Exercise objective:
Filter the data for lines with the word "below", then copy every line so identified.

Material for this exercise:

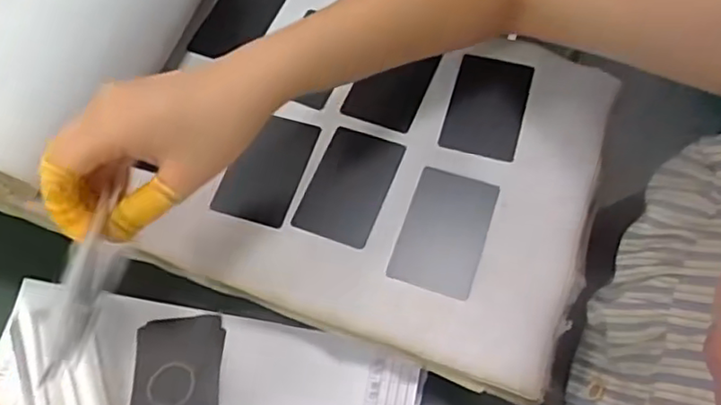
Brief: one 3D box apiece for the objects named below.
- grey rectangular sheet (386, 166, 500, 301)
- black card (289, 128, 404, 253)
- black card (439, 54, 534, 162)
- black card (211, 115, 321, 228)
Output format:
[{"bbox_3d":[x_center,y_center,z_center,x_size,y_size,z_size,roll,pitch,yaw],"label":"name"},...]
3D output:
[{"bbox_3d":[0.056,0.018,0.423,0.054,0.004,0.084,17,69,12],"label":"grey rectangular sheet"},{"bbox_3d":[-0.007,-0.012,0.445,0.054,0.004,0.085,18,65,12],"label":"black card"},{"bbox_3d":[0.093,-0.071,0.464,0.053,0.004,0.086,14,63,11],"label":"black card"},{"bbox_3d":[-0.067,-0.025,0.455,0.052,0.004,0.084,16,64,8],"label":"black card"}]

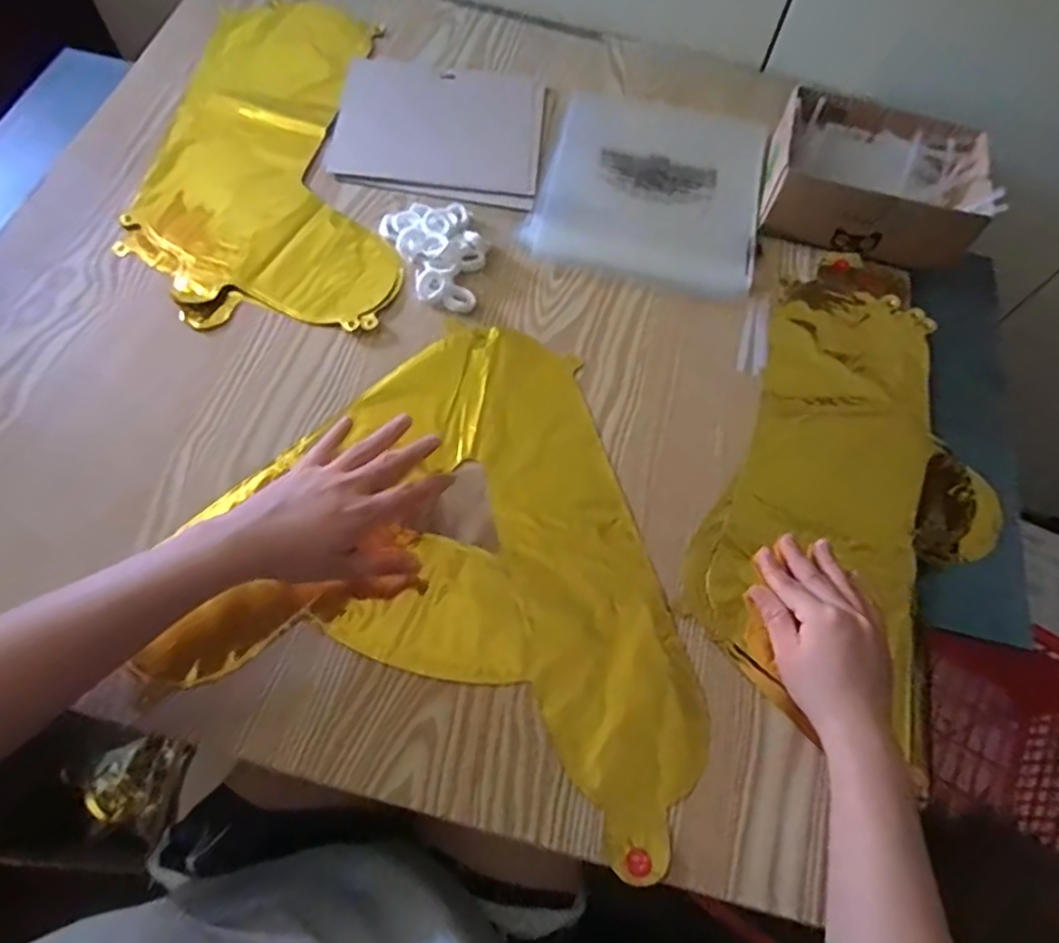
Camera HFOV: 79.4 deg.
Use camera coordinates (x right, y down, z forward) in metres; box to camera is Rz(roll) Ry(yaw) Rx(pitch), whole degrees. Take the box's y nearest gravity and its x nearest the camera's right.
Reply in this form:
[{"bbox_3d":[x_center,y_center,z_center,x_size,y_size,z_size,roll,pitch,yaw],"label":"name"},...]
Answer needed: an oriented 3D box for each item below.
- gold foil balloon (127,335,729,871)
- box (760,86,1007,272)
[{"bbox_3d":[-0.026,0.049,0.469,0.351,0.014,0.328,21,66,6],"label":"gold foil balloon"},{"bbox_3d":[0.326,-0.281,0.608,0.188,0.061,0.141,15,66,4],"label":"box"}]

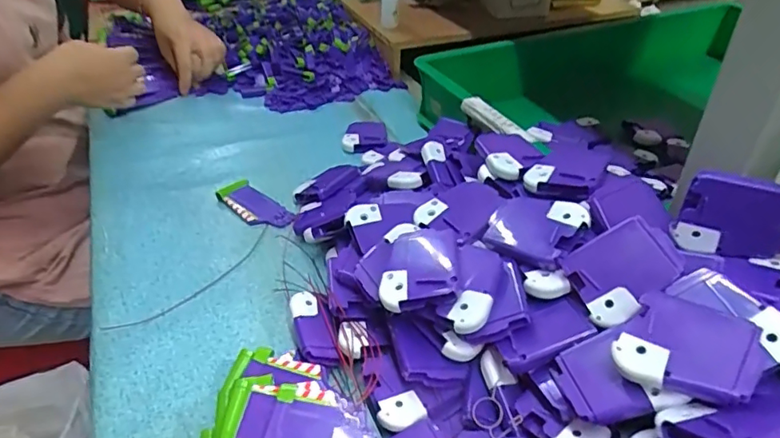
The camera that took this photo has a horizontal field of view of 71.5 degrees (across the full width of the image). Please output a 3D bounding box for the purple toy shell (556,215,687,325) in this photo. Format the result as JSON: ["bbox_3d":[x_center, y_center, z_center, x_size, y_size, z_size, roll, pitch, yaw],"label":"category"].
[{"bbox_3d":[0.141,0.031,0.324,0.061,0.007,0.051,-29,60,13],"label":"purple toy shell"}]

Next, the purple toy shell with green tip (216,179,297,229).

Written answer:
Brief: one 3D box apiece for the objects named below.
Answer needed: an oriented 3D box for each item below.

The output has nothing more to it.